SHORT TASK ▸
Identify every line in the rows below that contains the string "qSketchRegion", and copy each one.

MATERIAL SHOWN ▸

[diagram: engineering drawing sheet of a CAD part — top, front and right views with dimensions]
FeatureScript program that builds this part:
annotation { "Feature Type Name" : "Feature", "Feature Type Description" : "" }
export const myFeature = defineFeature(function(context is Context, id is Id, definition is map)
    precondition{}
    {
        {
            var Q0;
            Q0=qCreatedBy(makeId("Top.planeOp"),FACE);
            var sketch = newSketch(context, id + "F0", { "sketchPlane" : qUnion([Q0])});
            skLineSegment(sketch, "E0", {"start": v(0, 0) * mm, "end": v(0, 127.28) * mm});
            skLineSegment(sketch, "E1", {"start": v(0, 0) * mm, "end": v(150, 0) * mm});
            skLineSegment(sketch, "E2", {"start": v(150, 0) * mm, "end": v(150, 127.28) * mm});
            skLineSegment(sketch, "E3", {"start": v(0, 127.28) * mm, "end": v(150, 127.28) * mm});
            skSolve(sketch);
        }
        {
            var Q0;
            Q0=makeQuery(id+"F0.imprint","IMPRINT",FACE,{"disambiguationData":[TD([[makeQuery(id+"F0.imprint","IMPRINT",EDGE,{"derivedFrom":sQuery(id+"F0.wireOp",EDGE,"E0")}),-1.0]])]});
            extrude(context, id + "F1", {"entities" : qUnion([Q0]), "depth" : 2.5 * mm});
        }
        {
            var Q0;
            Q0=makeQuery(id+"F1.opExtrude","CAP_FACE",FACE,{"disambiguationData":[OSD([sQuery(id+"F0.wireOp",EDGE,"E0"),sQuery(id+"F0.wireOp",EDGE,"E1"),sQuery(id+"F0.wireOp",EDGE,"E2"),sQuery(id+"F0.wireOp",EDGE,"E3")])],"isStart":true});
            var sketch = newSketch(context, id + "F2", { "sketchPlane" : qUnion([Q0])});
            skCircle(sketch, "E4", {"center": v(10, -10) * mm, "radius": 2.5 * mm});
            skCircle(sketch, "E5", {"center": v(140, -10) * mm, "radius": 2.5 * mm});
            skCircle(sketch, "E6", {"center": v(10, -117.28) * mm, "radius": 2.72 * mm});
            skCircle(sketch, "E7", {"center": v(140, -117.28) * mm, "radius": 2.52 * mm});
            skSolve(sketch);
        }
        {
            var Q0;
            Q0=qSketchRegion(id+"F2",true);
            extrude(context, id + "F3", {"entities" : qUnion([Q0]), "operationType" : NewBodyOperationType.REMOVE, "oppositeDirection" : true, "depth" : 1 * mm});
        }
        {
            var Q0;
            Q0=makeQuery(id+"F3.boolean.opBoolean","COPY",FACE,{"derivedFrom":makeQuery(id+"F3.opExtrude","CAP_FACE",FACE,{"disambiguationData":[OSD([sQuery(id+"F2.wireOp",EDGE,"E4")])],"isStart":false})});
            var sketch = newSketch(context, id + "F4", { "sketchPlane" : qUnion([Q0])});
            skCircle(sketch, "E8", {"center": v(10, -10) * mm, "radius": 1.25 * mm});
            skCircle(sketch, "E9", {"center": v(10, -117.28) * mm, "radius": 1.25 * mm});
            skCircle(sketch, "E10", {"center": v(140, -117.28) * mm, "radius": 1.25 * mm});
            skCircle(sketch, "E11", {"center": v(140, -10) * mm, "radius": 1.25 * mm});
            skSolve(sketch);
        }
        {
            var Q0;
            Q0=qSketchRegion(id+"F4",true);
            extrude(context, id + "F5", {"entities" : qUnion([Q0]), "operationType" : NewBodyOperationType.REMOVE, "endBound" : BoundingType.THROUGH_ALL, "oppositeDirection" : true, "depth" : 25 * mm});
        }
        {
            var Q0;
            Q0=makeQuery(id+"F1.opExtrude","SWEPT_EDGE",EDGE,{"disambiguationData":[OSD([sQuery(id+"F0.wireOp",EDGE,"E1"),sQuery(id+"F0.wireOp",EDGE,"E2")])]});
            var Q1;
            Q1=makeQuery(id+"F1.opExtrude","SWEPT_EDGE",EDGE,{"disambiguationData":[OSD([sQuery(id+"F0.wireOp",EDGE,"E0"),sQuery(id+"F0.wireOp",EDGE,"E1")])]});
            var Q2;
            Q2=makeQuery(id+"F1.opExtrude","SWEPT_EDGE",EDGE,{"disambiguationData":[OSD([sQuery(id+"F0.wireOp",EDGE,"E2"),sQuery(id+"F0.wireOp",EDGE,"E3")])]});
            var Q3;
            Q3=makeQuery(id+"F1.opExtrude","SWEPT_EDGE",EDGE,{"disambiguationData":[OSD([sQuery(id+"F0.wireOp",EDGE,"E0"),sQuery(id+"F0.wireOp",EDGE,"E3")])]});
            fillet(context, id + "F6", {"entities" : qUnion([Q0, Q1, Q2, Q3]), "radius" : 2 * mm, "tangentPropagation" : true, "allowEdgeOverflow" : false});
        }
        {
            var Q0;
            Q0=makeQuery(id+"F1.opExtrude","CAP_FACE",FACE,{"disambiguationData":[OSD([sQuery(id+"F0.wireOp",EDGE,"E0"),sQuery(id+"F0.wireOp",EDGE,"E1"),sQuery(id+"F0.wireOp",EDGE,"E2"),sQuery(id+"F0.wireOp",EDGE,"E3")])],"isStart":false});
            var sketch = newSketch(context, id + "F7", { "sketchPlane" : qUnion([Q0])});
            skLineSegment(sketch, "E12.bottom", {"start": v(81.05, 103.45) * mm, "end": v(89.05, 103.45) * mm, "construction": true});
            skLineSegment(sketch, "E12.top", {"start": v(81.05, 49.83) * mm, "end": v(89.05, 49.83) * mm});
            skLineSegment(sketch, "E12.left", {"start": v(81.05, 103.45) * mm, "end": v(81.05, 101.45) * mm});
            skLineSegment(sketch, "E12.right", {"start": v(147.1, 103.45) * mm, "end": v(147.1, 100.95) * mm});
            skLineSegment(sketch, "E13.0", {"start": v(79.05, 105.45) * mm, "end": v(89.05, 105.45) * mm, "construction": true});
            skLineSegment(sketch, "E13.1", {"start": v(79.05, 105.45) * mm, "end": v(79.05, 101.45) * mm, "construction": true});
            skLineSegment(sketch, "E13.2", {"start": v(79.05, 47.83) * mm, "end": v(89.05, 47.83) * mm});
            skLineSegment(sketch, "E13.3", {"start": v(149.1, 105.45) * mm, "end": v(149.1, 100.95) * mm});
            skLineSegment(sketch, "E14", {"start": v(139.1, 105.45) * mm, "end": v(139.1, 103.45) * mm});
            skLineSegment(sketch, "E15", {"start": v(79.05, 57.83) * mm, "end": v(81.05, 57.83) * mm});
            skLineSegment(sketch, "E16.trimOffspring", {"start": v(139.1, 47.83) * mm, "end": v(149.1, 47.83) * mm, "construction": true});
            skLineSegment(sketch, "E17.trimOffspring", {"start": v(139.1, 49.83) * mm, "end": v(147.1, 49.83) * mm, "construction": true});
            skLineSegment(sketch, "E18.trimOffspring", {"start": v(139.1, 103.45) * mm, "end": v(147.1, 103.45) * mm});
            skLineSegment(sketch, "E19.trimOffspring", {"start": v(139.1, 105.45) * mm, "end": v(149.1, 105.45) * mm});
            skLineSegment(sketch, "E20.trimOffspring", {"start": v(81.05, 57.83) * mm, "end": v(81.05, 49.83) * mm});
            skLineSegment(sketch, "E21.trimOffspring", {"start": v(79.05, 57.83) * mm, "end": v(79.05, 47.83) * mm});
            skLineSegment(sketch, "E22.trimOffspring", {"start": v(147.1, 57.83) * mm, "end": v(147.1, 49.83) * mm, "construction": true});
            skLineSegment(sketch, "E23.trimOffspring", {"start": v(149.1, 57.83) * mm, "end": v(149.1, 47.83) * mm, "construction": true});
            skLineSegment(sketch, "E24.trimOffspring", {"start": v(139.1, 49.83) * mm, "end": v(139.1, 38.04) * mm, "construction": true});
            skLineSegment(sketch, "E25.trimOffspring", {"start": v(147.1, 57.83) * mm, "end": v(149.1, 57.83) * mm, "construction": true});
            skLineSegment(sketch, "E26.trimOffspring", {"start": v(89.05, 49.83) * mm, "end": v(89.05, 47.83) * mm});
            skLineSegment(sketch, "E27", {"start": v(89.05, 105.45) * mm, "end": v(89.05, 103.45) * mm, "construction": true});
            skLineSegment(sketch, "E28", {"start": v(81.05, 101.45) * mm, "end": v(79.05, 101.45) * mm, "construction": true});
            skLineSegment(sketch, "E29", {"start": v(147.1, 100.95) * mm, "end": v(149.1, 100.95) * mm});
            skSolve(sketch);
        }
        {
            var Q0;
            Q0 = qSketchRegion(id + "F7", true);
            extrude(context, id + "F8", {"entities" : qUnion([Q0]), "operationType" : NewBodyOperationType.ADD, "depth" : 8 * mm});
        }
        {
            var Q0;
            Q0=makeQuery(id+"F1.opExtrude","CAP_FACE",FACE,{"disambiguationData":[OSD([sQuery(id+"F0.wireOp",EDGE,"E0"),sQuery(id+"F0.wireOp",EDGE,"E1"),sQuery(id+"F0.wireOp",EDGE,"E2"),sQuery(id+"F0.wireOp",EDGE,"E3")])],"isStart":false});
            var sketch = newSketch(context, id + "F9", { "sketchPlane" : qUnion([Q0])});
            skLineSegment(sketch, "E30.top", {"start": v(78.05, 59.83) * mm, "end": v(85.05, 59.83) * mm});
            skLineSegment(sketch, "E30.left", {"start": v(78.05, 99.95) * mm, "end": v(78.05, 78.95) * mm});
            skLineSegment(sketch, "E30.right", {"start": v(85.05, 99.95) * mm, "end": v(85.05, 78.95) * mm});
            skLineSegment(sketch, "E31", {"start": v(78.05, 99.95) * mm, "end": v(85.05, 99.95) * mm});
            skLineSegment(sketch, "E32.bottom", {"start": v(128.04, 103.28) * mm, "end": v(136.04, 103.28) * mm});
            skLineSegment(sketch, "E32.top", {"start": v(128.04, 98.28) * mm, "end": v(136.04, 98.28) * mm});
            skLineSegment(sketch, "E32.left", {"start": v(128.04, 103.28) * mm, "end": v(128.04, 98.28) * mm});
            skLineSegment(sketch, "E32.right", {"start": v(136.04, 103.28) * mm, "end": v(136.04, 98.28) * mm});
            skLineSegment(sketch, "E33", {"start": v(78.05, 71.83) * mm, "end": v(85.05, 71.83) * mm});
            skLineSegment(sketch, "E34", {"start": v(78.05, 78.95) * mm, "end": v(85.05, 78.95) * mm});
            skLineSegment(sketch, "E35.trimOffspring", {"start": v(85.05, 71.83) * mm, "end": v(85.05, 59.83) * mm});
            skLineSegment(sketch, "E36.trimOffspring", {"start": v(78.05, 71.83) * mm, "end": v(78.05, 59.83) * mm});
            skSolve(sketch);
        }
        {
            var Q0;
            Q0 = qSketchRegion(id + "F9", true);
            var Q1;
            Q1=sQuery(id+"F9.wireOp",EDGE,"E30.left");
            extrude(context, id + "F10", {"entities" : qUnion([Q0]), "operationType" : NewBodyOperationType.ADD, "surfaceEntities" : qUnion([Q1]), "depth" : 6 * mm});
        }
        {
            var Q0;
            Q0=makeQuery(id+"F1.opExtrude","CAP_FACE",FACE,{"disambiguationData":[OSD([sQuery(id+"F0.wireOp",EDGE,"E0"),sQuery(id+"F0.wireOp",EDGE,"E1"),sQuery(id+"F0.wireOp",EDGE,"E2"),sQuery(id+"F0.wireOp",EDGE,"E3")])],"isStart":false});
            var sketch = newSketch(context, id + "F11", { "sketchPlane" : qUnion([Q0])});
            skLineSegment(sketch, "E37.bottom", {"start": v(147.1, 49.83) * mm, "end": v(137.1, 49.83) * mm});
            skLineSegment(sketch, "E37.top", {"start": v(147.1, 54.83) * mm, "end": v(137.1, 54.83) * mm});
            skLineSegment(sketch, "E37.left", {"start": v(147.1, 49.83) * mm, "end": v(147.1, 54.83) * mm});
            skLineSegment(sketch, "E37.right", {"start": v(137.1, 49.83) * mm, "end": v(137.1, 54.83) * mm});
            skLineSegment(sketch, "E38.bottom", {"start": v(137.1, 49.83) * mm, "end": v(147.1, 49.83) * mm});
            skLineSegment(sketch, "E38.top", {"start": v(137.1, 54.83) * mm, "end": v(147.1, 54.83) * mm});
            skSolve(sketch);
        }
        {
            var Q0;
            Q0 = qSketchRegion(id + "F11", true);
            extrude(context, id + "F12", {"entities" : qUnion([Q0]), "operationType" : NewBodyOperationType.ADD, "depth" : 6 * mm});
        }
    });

OUTPUT ▸
            Q0=qSketchRegion(id+"F2",true);
            Q0=qSketchRegion(id+"F4",true);
            Q0 = qSketchRegion(id + "F7", true);
            Q0 = qSketchRegion(id + "F9", true);
            Q0 = qSketchRegion(id + "F11", true);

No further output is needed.